El desplazamiento, la ironía, las disonancias y la sátira del trabajo de González adquiere, en lúcidos momentos, una conducta intimista. Acaso originaria. Quizás en las salas circundantes de la nave central del palacio encuentro la parte más atrayente de todo el recorrido. González metaforiza la recolonización latente en la repetición. Como si América fuese descubierta y saqueada una y otra vez. En esa insistencia se filtra una lógica de poder, o más bien de biopoder de acuerdo con el pensamiento foucaltiano. La dotación de vida y posibilidades del nuevo orden hegemónico fundamenta la traición a la propia vida. El poder se descubre como aquel capaz de controlar la vida y su reverso en la muerte. Es, a grandes rasgos, lo que esbozó Achille Mbembe cuando definió la Necropolítica. González, como otras voces críticas surgentes de la poscolonia, reacciona: sin rostro no hay culpables. Los inocentes, en su imaginario, mantienen el honor negando su apariencia, su imagen, a un público siempre cómplice de mercantilizar con el sufrimiento ajeno a través de la apertura infinita de redes de intercambio de semblantes.
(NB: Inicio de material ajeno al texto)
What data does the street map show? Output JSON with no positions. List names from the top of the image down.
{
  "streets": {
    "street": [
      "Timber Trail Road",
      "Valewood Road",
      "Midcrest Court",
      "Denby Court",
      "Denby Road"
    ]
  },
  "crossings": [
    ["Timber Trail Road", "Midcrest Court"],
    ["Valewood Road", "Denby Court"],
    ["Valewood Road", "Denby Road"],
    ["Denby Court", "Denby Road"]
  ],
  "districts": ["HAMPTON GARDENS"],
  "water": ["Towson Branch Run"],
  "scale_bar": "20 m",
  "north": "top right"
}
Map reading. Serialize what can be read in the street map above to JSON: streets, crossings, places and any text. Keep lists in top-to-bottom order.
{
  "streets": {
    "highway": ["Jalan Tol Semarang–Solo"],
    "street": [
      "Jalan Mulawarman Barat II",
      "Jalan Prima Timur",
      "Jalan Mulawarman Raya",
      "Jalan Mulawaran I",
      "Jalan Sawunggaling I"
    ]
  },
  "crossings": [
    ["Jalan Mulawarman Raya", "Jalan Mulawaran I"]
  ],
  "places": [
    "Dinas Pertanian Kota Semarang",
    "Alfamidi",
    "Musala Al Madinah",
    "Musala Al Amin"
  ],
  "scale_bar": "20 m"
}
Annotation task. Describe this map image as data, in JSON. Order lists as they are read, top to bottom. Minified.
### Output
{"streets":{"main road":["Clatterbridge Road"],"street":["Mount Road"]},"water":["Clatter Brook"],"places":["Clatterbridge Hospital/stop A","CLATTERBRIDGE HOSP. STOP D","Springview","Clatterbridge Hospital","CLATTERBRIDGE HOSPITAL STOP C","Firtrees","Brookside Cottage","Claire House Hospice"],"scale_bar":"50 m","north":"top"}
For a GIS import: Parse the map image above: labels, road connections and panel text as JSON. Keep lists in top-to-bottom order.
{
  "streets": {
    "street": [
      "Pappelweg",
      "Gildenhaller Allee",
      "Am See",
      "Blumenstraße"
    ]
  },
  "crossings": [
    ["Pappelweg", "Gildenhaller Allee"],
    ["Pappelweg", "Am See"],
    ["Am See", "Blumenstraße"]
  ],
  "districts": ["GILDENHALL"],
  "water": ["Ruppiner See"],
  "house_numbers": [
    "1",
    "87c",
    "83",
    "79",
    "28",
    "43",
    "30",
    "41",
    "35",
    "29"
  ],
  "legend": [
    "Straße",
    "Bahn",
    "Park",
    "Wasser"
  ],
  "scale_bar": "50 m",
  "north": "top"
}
Pinturas esplendentes, donde un intenso flúor se convierte en la corporización del aura, representan escenas de llanto, muerte y vergüenza. Una estética inarmónica para referenciar la emergencia de recuperación. Para González, la repetición del gesto, de la negación e incluso de su gesto pictórico es un alegato de memoria, un intento de levantar vías de posibilidades a base de inferir en la interpretación de la hegemonía y sus encubridores. Es allí, en el planto, en la profunda tradición de ritos funerarios, en la dignidad persistente del culto en contraposición con la insulsez de los productos provenientes de la supremacía donde González alcanza aquella hibridez que, desde hace un tiempo, funciona como emergencia y posibilidad. González se posiciona así más allá de neologismos que sólo contribuyen a la obstinación de la lógica colonial fundamentada en una Historia ajena.